YOUR GOAL – Within the material below, filter for lines that hold the word "cortex".

DATA FOR PROCESSING –
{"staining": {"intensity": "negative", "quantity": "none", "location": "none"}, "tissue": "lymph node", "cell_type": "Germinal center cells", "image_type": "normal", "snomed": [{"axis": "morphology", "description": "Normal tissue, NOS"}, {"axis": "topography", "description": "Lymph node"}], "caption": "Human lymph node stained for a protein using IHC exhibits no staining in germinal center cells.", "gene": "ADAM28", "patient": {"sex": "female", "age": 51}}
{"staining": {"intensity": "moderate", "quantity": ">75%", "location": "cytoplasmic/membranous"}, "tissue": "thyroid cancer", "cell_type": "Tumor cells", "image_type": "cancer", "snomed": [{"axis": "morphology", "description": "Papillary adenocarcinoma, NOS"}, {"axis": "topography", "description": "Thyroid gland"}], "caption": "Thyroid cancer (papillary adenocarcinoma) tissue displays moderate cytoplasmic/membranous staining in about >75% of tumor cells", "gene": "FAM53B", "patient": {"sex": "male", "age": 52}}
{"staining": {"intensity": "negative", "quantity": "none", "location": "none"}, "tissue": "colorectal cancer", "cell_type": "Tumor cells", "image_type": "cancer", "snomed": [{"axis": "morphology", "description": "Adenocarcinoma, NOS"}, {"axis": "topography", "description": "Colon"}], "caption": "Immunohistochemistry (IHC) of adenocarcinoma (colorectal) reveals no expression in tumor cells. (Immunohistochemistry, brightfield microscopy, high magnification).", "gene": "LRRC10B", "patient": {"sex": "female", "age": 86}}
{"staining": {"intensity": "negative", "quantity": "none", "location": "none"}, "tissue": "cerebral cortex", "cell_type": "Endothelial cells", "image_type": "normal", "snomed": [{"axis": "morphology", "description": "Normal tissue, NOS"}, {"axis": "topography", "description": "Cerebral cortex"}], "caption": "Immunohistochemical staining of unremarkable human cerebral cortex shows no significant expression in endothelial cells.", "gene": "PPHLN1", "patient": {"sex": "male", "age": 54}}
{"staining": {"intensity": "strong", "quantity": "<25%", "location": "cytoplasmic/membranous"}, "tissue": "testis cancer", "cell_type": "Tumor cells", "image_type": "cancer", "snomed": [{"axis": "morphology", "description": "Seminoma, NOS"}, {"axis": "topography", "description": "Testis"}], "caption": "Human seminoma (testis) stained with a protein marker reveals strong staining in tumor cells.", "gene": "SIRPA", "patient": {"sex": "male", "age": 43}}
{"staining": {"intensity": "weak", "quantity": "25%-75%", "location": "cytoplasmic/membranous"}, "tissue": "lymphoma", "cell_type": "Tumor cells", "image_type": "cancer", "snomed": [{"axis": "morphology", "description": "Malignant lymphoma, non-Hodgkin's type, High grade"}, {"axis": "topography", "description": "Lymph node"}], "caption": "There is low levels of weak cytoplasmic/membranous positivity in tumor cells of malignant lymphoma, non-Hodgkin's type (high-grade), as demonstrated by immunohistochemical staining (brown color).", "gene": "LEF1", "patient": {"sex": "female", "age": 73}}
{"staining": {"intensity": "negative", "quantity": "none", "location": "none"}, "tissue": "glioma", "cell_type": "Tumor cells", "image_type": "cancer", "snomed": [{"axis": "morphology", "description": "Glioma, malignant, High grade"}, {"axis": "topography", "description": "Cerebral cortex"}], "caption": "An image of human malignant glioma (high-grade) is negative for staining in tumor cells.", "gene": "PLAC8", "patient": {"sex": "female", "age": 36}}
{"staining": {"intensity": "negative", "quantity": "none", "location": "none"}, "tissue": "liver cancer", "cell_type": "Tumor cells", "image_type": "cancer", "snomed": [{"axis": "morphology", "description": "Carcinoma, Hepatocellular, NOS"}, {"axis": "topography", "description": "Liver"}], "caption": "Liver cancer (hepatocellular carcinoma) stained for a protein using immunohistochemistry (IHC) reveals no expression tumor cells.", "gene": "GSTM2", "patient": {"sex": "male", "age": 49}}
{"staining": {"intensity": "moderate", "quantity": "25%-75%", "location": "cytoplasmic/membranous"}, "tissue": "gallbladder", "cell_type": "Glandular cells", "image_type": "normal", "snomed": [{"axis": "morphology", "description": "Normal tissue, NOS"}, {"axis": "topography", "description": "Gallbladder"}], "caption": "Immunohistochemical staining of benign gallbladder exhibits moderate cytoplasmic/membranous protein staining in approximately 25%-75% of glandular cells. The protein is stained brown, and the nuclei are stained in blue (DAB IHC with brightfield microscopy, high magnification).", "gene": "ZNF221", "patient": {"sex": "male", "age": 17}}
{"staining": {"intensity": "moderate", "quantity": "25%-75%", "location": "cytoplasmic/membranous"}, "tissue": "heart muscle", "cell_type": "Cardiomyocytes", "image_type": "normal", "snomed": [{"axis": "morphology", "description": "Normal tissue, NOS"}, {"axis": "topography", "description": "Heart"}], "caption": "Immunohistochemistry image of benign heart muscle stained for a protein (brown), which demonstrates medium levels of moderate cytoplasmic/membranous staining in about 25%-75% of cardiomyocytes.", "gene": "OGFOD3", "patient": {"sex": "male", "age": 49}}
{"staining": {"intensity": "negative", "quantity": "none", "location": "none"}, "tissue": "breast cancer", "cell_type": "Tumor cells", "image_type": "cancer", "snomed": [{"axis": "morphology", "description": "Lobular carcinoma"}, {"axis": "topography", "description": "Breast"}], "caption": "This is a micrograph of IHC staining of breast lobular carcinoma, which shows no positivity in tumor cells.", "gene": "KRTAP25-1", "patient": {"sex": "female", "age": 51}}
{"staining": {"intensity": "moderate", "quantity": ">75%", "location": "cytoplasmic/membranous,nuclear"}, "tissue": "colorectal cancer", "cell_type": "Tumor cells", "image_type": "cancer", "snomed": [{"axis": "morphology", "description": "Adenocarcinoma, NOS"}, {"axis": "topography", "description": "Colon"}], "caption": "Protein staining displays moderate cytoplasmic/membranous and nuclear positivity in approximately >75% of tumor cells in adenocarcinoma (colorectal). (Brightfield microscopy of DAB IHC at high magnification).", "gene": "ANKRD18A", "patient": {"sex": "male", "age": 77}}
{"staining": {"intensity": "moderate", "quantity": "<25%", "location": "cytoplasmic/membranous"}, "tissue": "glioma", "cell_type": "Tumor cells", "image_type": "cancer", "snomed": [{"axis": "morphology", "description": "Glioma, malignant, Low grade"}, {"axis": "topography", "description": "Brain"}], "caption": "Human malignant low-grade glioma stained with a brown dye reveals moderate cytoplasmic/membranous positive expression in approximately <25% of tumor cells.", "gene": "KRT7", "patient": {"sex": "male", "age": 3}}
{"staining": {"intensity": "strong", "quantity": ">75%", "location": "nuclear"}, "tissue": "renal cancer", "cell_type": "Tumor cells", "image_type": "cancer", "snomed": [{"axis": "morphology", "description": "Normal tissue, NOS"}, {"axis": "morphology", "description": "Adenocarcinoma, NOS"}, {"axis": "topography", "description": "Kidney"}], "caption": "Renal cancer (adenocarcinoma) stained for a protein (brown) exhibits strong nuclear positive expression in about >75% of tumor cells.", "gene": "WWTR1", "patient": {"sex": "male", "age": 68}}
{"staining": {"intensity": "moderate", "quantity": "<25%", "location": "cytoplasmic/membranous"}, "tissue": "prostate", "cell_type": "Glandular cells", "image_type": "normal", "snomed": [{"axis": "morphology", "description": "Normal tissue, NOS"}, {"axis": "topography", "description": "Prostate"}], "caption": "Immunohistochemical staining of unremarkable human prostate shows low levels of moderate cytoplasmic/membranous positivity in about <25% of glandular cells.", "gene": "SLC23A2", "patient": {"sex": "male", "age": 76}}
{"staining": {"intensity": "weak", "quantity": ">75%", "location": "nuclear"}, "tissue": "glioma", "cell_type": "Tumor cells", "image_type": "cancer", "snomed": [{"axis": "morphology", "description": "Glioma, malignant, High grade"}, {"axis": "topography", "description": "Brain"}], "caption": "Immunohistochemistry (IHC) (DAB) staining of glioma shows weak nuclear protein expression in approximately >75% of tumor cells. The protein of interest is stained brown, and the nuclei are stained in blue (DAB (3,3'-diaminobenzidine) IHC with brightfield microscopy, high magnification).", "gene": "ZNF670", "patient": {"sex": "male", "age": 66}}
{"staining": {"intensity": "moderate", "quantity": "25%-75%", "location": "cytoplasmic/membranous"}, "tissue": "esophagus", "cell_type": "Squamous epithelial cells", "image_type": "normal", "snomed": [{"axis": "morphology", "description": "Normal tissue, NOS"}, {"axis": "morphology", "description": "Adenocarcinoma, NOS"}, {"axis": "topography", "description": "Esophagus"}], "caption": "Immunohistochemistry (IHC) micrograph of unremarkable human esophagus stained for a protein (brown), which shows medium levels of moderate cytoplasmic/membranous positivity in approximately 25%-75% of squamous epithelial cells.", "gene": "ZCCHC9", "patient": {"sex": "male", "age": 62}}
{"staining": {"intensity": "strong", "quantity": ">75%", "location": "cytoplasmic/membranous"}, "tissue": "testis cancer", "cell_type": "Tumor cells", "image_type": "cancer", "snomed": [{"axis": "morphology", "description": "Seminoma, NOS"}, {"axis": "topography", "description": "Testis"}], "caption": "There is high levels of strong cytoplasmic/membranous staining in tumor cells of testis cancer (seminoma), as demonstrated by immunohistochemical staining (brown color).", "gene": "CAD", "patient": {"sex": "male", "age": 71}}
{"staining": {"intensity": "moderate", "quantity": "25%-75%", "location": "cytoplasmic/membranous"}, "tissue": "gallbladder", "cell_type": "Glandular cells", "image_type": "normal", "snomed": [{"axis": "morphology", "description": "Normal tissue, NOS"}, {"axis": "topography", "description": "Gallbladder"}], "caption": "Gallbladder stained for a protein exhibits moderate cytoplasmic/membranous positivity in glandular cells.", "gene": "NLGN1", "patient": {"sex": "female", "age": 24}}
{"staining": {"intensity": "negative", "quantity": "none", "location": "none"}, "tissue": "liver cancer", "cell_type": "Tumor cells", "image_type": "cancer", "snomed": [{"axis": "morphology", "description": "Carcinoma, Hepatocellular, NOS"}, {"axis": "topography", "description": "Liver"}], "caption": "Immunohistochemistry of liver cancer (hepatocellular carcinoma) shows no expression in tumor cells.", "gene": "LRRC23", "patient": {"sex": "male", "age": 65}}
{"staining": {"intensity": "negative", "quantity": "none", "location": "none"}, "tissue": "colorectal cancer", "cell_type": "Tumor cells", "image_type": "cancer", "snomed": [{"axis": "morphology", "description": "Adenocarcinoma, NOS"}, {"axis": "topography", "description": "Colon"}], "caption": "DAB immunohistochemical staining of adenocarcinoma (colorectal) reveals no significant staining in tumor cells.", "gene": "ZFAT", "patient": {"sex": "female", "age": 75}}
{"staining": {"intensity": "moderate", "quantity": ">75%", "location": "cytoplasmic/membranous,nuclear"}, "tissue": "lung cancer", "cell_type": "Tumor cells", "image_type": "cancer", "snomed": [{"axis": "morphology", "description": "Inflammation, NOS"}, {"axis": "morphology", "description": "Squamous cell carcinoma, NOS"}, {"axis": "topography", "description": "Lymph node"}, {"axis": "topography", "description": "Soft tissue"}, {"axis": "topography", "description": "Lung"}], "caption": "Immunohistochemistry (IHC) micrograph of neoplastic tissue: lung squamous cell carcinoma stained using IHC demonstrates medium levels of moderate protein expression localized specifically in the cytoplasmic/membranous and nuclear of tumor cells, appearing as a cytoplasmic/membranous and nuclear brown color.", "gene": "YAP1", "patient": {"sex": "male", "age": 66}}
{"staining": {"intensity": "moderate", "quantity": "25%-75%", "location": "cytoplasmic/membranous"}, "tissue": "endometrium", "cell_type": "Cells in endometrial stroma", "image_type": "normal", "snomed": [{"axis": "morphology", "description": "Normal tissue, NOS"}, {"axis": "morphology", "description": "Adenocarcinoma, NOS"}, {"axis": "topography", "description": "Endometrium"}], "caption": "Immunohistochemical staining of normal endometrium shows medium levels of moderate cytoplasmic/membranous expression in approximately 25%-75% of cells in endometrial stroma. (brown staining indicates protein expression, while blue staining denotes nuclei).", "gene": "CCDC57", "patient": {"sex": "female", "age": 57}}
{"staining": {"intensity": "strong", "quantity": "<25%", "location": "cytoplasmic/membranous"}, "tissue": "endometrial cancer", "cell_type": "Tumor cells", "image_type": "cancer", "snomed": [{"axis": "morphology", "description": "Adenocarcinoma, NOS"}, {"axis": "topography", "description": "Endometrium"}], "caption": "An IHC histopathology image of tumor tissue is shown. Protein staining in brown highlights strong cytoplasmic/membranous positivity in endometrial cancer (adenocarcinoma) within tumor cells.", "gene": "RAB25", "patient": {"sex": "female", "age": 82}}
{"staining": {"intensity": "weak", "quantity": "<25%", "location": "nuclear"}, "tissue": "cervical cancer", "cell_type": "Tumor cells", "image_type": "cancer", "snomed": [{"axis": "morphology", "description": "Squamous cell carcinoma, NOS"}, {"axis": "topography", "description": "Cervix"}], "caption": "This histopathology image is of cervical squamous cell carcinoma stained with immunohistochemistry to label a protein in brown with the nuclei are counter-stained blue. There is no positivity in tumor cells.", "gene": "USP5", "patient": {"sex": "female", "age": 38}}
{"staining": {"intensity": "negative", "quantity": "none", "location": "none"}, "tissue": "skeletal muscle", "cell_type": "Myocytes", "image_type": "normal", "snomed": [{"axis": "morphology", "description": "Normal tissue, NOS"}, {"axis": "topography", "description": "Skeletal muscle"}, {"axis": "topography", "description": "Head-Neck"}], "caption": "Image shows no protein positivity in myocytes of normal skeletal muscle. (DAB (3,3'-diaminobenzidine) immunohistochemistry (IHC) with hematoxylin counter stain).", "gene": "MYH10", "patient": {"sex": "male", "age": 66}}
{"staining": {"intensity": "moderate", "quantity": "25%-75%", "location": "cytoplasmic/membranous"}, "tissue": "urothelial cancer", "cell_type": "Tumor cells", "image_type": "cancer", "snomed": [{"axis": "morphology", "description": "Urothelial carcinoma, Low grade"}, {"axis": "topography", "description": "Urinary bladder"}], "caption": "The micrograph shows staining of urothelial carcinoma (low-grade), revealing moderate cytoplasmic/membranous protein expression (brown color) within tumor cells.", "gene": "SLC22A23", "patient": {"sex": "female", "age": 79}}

TASK RESULT –
{"staining": {"intensity": "negative", "quantity": "none", "location": "none"}, "tissue": "cerebral cortex", "cell_type": "Endothelial cells", "image_type": "normal", "snomed": [{"axis": "morphology", "description": "Normal tissue, NOS"}, {"axis": "topography", "description": "Cerebral cortex"}], "caption": "Immunohistochemical staining of unremarkable human cerebral cortex shows no significant expression in endothelial cells.", "gene": "PPHLN1", "patient": {"sex": "male", "age": 54}}
{"staining": {"intensity": "negative", "quantity": "none", "location": "none"}, "tissue": "glioma", "cell_type": "Tumor cells", "image_type": "cancer", "snomed": [{"axis": "morphology", "description": "Glioma, malignant, High grade"}, {"axis": "topography", "description": "Cerebral cortex"}], "caption": "An image of human malignant glioma (high-grade) is negative for staining in tumor cells.", "gene": "PLAC8", "patient": {"sex": "female", "age": 36}}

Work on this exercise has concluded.